=== DATA SUPPLIED ===
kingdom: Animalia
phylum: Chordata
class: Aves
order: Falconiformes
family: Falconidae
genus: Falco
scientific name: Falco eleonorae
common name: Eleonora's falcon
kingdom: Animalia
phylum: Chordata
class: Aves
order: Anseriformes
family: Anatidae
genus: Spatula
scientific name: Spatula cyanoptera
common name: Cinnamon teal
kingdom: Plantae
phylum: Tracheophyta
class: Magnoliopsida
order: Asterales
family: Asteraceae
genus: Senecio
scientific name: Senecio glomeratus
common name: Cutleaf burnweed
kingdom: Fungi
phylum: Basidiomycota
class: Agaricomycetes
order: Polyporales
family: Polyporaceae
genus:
===
Reproduce every line of the records above, without alteration and in the same order.

● EXERCISE ANSWER
kingdom: Animalia
phylum: Chordata
class: Aves
order: Falconiformes
family: Falconidae
genus: Falco
scientific name: Falco eleonorae
common name: Eleonora's falcon
kingdom: Animalia
phylum: Chordata
class: Aves
order: Anseriformes
family: Anatidae
genus: Spatula
scientific name: Spatula cyanoptera
common name: Cinnamon teal
kingdom: Plantae
phylum: Tracheophyta
class: Magnoliopsida
order: Asterales
family: Asteraceae
genus: Senecio
scientific name: Senecio glomeratus
common name: Cutleaf burnweed
kingdom: Fungi
phylum: Basidiomycota
class: Agaricomycetes
order: Polyporales
family: Polyporaceae
genus:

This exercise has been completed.